• _WORK ORDER_
For this exercise, return only the lines in the records below from the one holding "hfov_deg: 32.1" through the one holding "focal_35mm: 240", including both, exactly as they appear and without pictures.

── MATERIAL FOR THE TASK

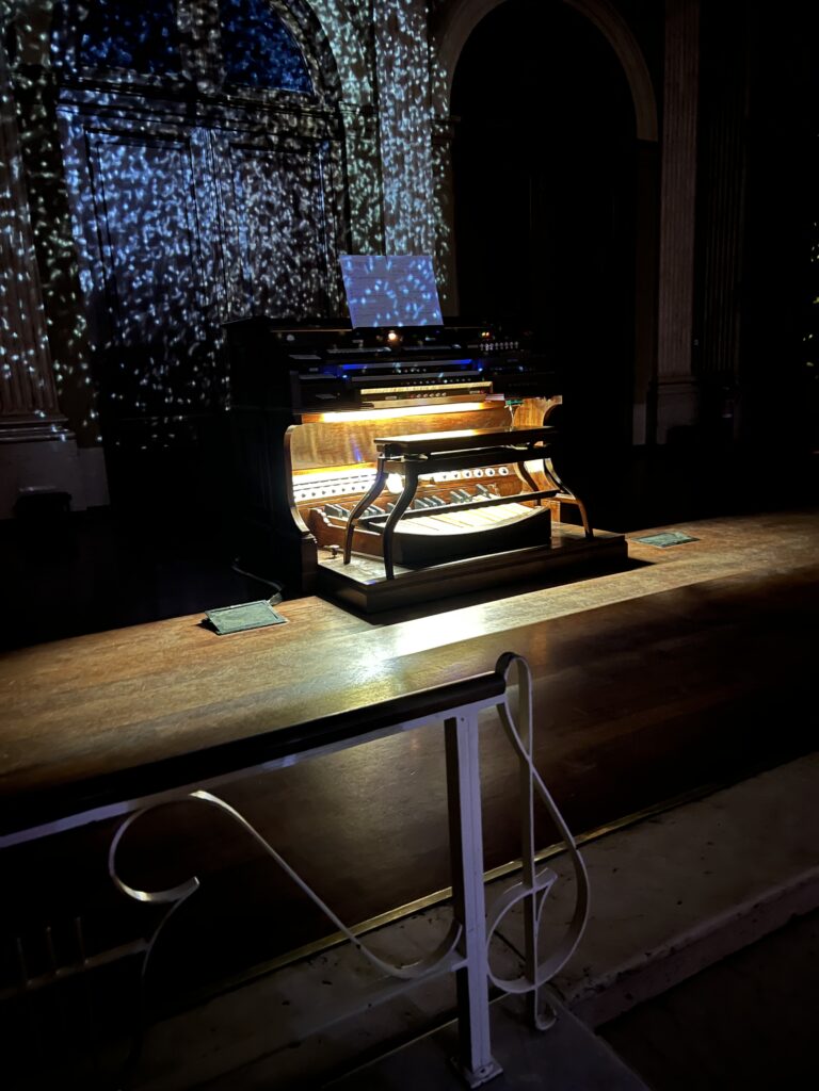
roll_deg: +3.0
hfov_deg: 53.1
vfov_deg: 67.3
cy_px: 546
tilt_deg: -12.5
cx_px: 410
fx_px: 820
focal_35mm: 26
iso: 500
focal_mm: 5.7
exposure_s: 1/2
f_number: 1.5
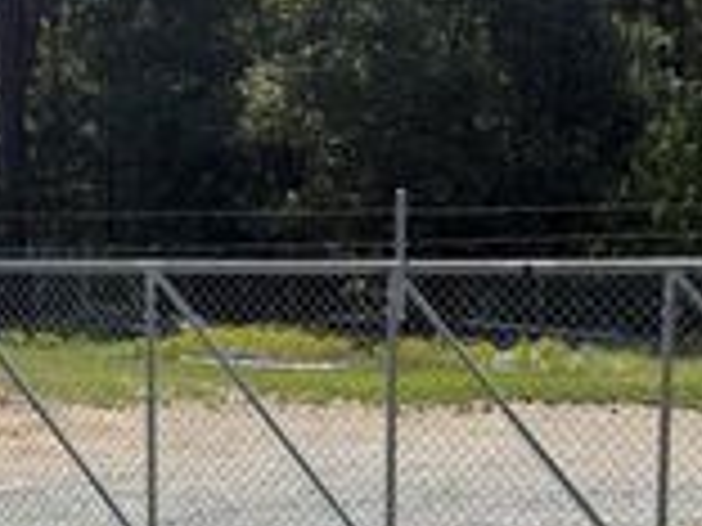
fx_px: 1562
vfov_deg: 18.9
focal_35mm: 77
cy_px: 434
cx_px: 225
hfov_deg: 25.2
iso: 80
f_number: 1.78
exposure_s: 1/3584
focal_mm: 6.76
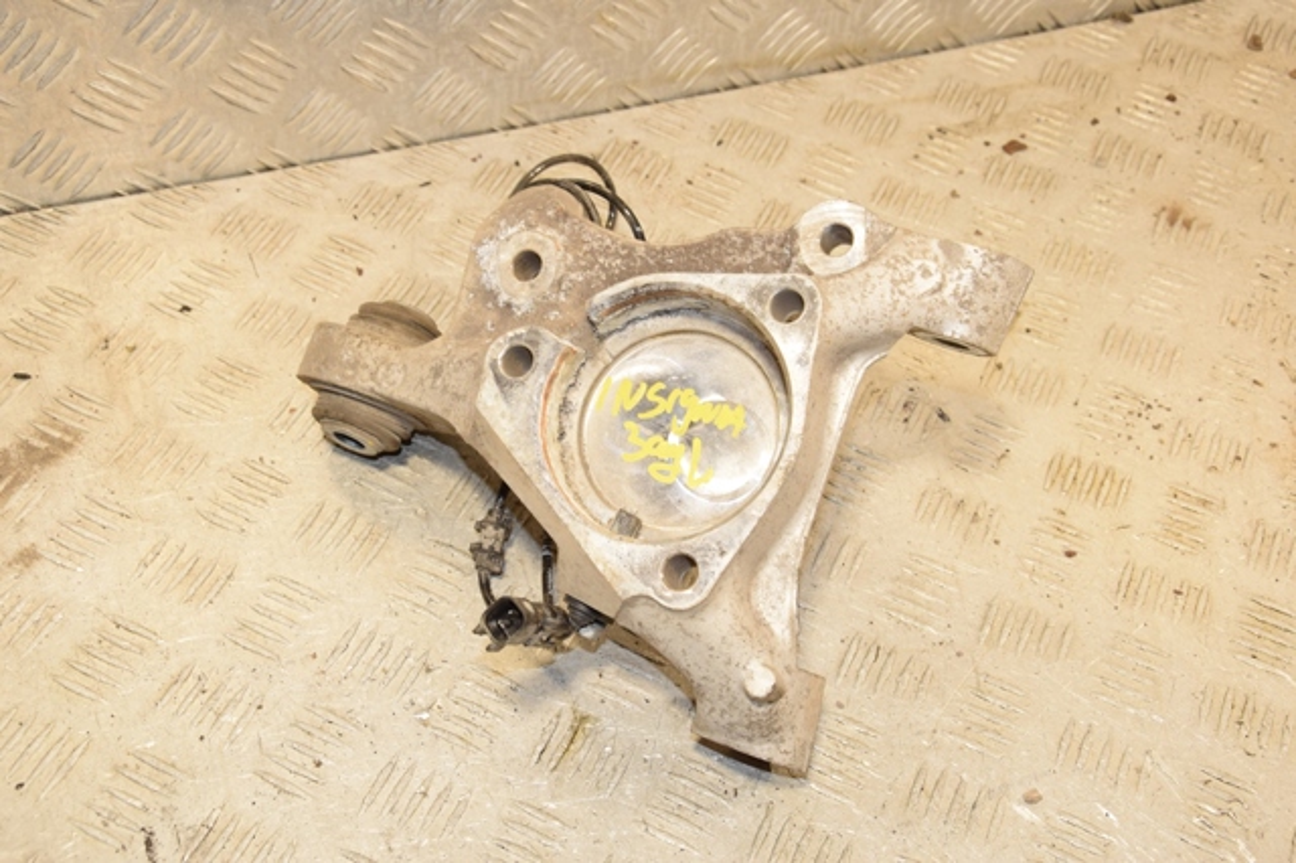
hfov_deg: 41.1
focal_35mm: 48
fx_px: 1727
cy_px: 432
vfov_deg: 28.0
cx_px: 648
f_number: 8
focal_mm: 32
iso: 800
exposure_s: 1/200
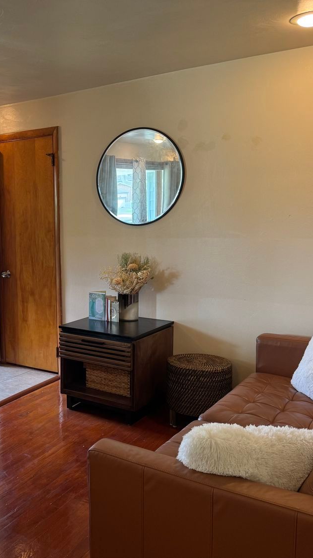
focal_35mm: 35
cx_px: 34
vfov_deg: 56.6
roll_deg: +1.5
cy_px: 279
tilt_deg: -7.5
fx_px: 517
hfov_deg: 32.1
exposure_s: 1/60
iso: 125
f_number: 1.78
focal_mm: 6.76
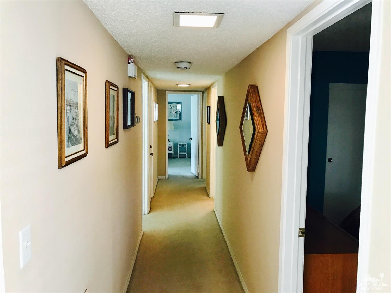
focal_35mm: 28
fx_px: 316
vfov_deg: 49.7
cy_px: 146
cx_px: 196
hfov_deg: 63.5
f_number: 1.8
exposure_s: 1/30
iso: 32
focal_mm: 3.99
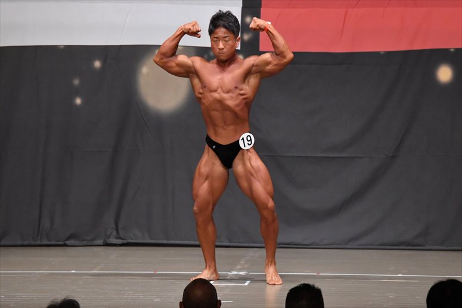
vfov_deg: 5.7
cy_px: 154
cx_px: 231
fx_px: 3079
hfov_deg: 8.6
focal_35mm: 240
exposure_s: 1/400
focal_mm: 160
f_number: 5.6
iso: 6400
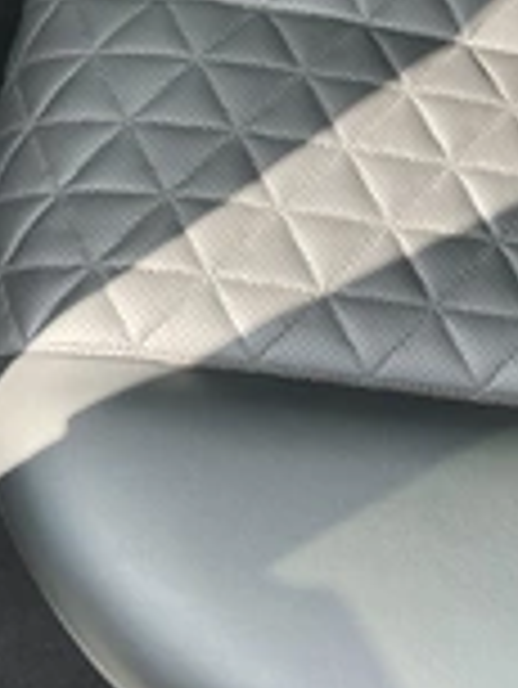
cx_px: 527
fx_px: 1454
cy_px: 166
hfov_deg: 19.6
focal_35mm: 73
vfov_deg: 26.3
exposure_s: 1/122
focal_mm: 3
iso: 40
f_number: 1.8
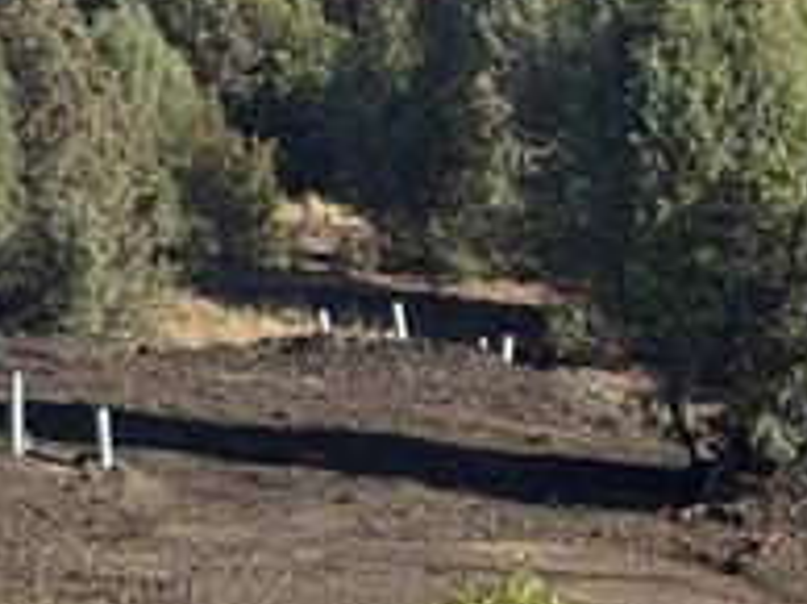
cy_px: -196
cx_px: 324
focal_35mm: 254
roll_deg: +1.3
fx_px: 5914
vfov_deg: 5.8
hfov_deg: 7.8
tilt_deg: -0.2
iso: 64
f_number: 1.78
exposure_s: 1/3378
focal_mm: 6.76
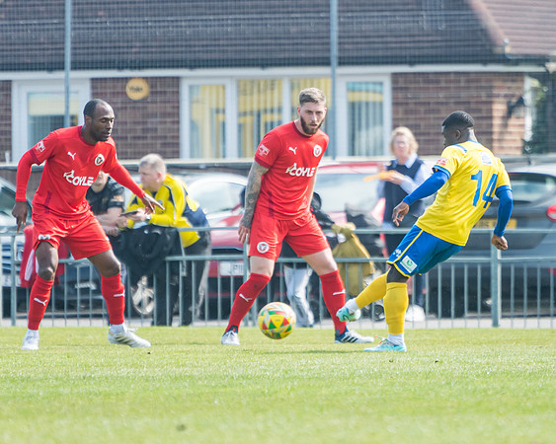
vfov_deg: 2.8
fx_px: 9115
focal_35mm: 554
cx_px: 373
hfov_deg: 3.5
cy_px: 227
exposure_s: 1/1600
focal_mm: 280
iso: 400
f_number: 4
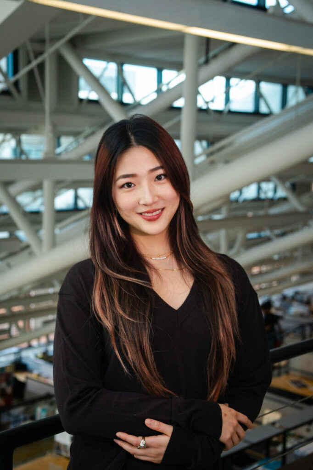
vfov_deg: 34.5
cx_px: 156
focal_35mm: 58
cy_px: 235
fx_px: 757
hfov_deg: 23.4
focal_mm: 58
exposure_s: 1/200
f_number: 7.1
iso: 1600
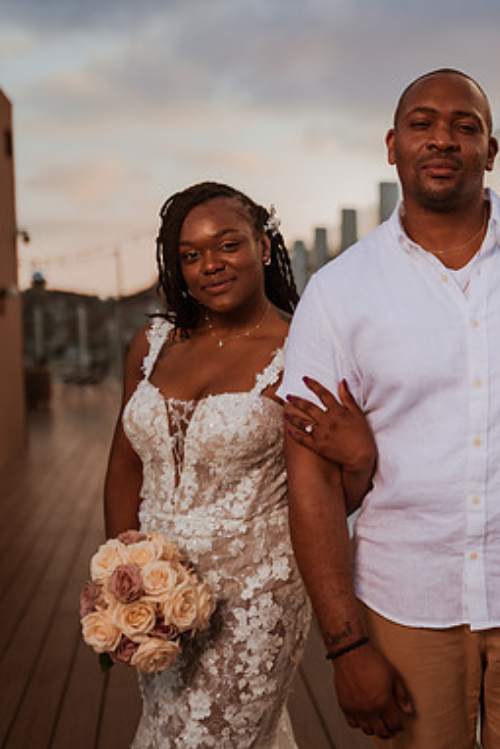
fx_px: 1145
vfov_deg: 36.2
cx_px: 486
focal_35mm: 55
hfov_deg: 23.7
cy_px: 359
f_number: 1.4
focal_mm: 35
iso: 160
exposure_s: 1/4000
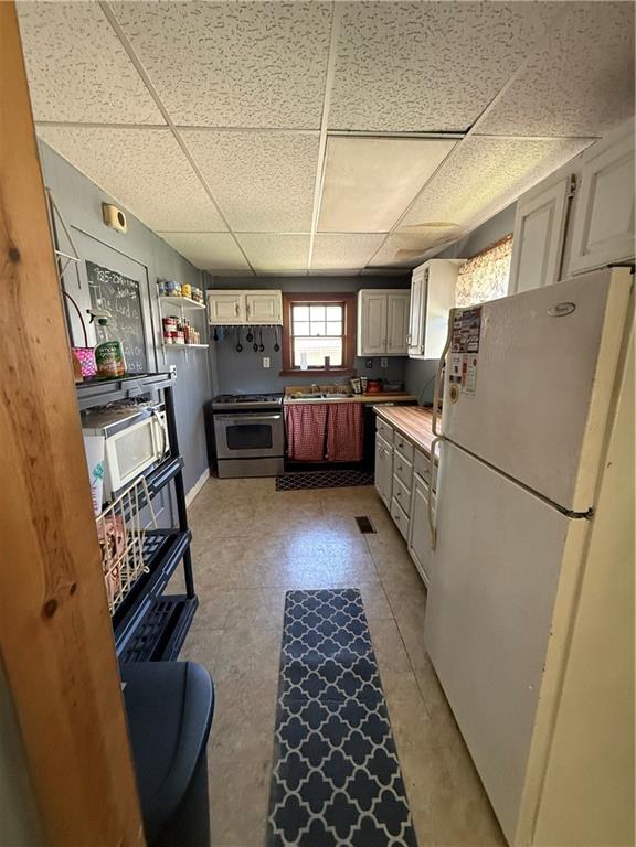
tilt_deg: -11.7
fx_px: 343
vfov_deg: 102.1
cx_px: 318
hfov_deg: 85.7
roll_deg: +0.1
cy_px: 424
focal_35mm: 14
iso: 500
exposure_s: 1/60
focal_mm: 2.22
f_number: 2.2
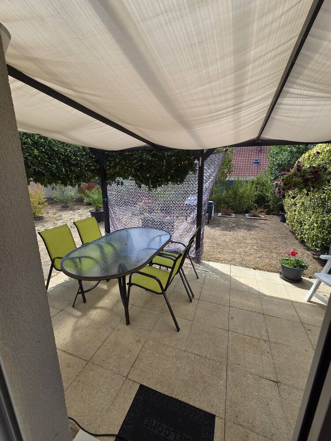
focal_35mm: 13
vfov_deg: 106.2
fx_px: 166
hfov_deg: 89.9
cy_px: 220
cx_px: 166
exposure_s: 1/818
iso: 50
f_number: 2.2
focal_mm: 2.2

────

• _TASK ANSWER_
hfov_deg: 32.1
exposure_s: 1/60
iso: 125
f_number: 1.78
focal_mm: 6.76
focal_35mm: 28
fx_px: 316
vfov_deg: 49.7
cy_px: 146
cx_px: 196
hfov_deg: 63.5
f_number: 1.8
exposure_s: 1/30
iso: 32
focal_mm: 3.99
vfov_deg: 5.7
cy_px: 154
cx_px: 231
fx_px: 3079
hfov_deg: 8.6
focal_35mm: 240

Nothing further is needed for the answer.